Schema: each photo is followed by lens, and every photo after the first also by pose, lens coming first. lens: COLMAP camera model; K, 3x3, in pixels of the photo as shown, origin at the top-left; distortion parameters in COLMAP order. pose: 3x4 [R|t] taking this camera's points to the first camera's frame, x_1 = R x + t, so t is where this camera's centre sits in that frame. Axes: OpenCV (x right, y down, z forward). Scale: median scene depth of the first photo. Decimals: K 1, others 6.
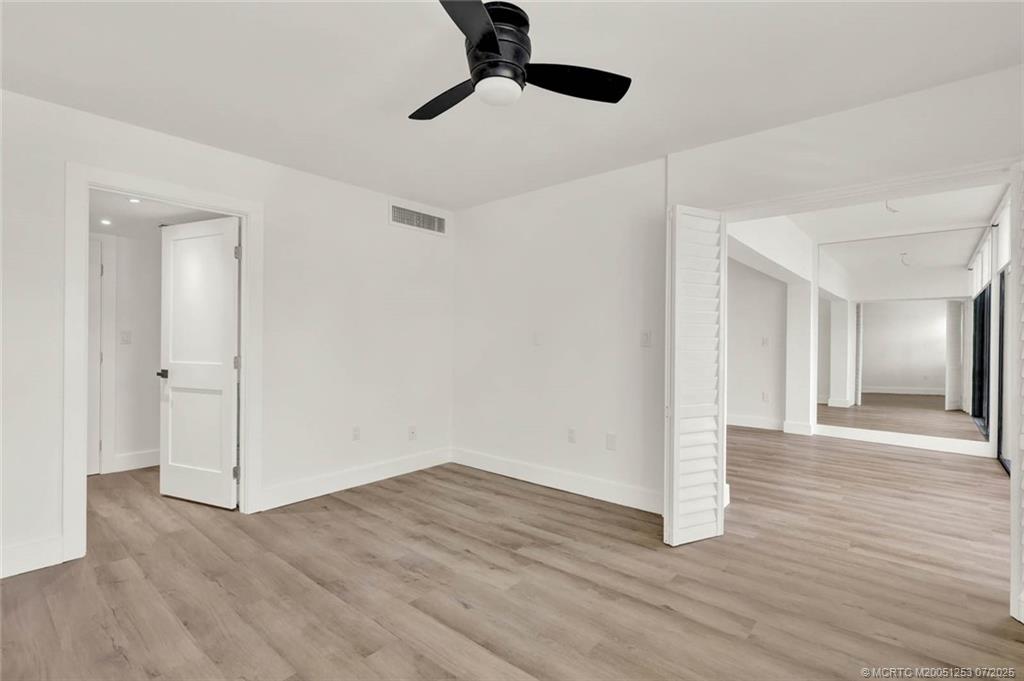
lens RADIAL K [[476.6, 0, 515.4], [0, 476.6, 344.1], [0, 0, 1]] dist [-0.007834, 0.003681]
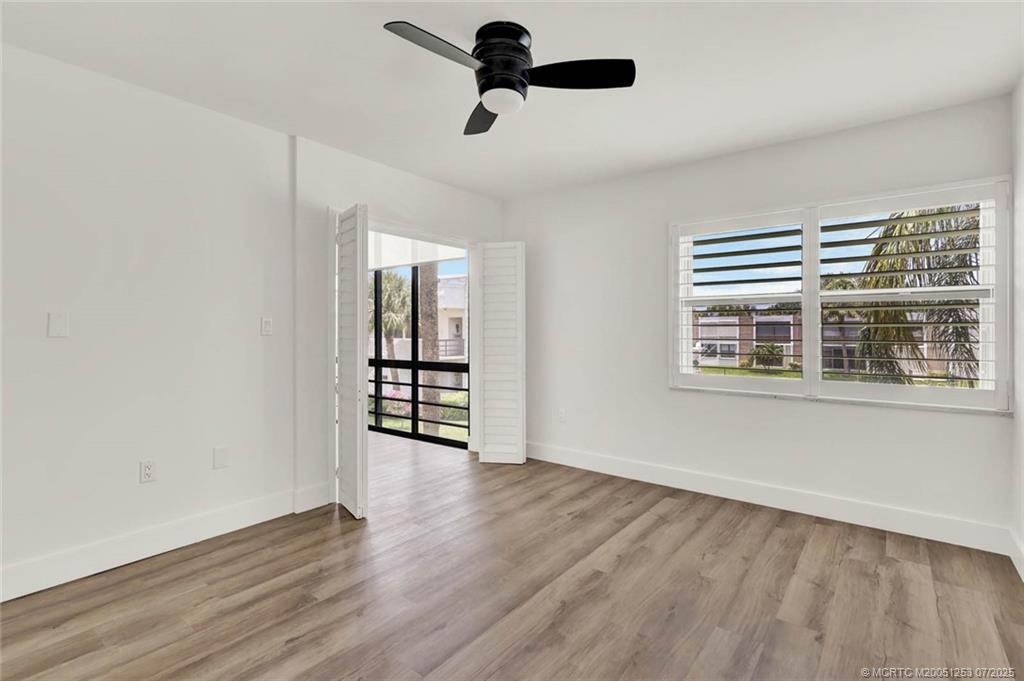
lens RADIAL K [[476.6, 0, 519.8], [0, 476.6, 332.8], [0, 0, 1]] dist [-0.007834, 0.003681]
pose [[-0.041597, -0.009074, 0.999093, -0.731464], [0.011228, 0.999891, 0.009548, -0.004651], [-0.999071, 0.011615, -0.041491, 0.651489]]
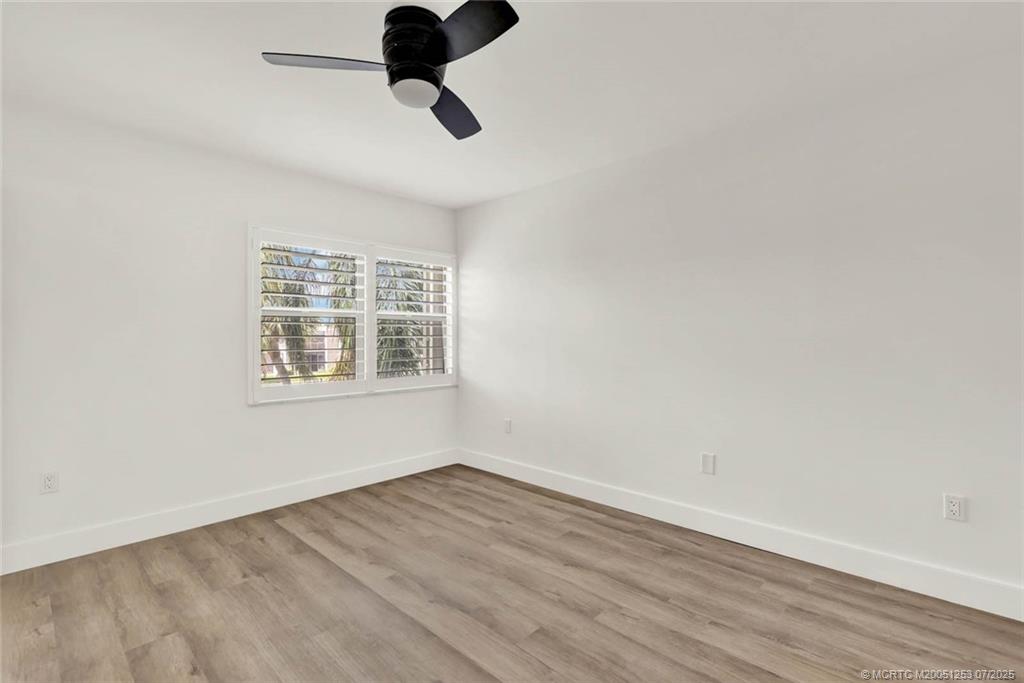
lens RADIAL K [[476.6, 0, 512.3], [0, 476.6, 338.7], [0, 0, 1]] dist [-0.007834, 0.003681]
pose [[-0.997796, 0.002194, 0.066321, -0.200251], [0.002975, 0.999927, 0.011675, -0.013141], [-0.066291, 0.011847, -0.997730, 1.293438]]
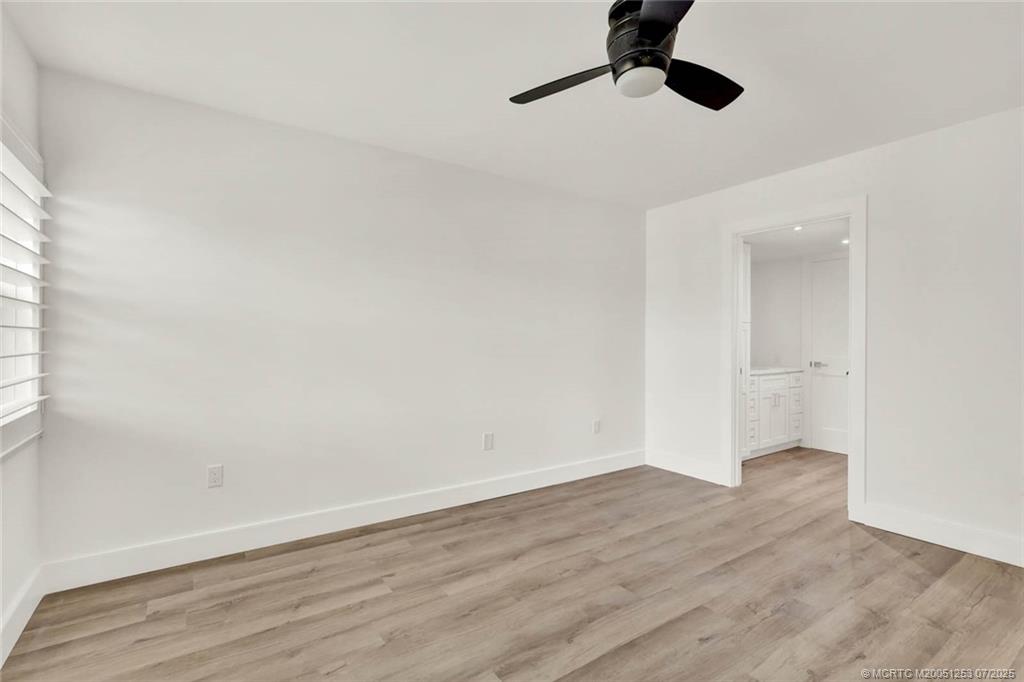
lens RADIAL K [[476.6, 0, 515.0], [0, 476.6, 339.1], [0, 0, 1]] dist [-0.007834, 0.003681]
pose [[-0.259109, -0.004234, -0.965839, 0.622831], [-0.016016, 0.999872, -0.000086, -0.001989], [0.965715, 0.015446, -0.259144, 0.650469]]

Deine Aufgabe:
Schreib die Daten oben vollständig und zeichengenau ab. Lass die Bilder in deiner Antwort weg.

Antwort:
Schema: each photo is followed by lens, and every photo after the first also by pose, lens coming first. lens: COLMAP camera model; K, 3x3, in pixels of the photo as shown, origin at the top-left; distortion parameters in COLMAP order. pose: 3x4 [R|t] taking this camera's points to the first camera's frame, x_1 = R x + t, so t is where this camera's centre sits in that frame. Axes: OpenCV (x right, y down, z forward). Scale: median scene depth of the first photo. Decimals: K 1, others 6.
lens RADIAL K [[476.6, 0, 515.4], [0, 476.6, 344.1], [0, 0, 1]] dist [-0.007834, 0.003681]
lens RADIAL K [[476.6, 0, 519.8], [0, 476.6, 332.8], [0, 0, 1]] dist [-0.007834, 0.003681]
pose [[-0.041597, -0.009074, 0.999093, -0.731464], [0.011228, 0.999891, 0.009548, -0.004651], [-0.999071, 0.011615, -0.041491, 0.651489]]
lens RADIAL K [[476.6, 0, 512.3], [0, 476.6, 338.7], [0, 0, 1]] dist [-0.007834, 0.003681]
pose [[-0.997796, 0.002194, 0.066321, -0.200251], [0.002975, 0.999927, 0.011675, -0.013141], [-0.066291, 0.011847, -0.997730, 1.293438]]
lens RADIAL K [[476.6, 0, 515.0], [0, 476.6, 339.1], [0, 0, 1]] dist [-0.007834, 0.003681]
pose [[-0.259109, -0.004234, -0.965839, 0.622831], [-0.016016, 0.999872, -0.000086, -0.001989], [0.965715, 0.015446, -0.259144, 0.650469]]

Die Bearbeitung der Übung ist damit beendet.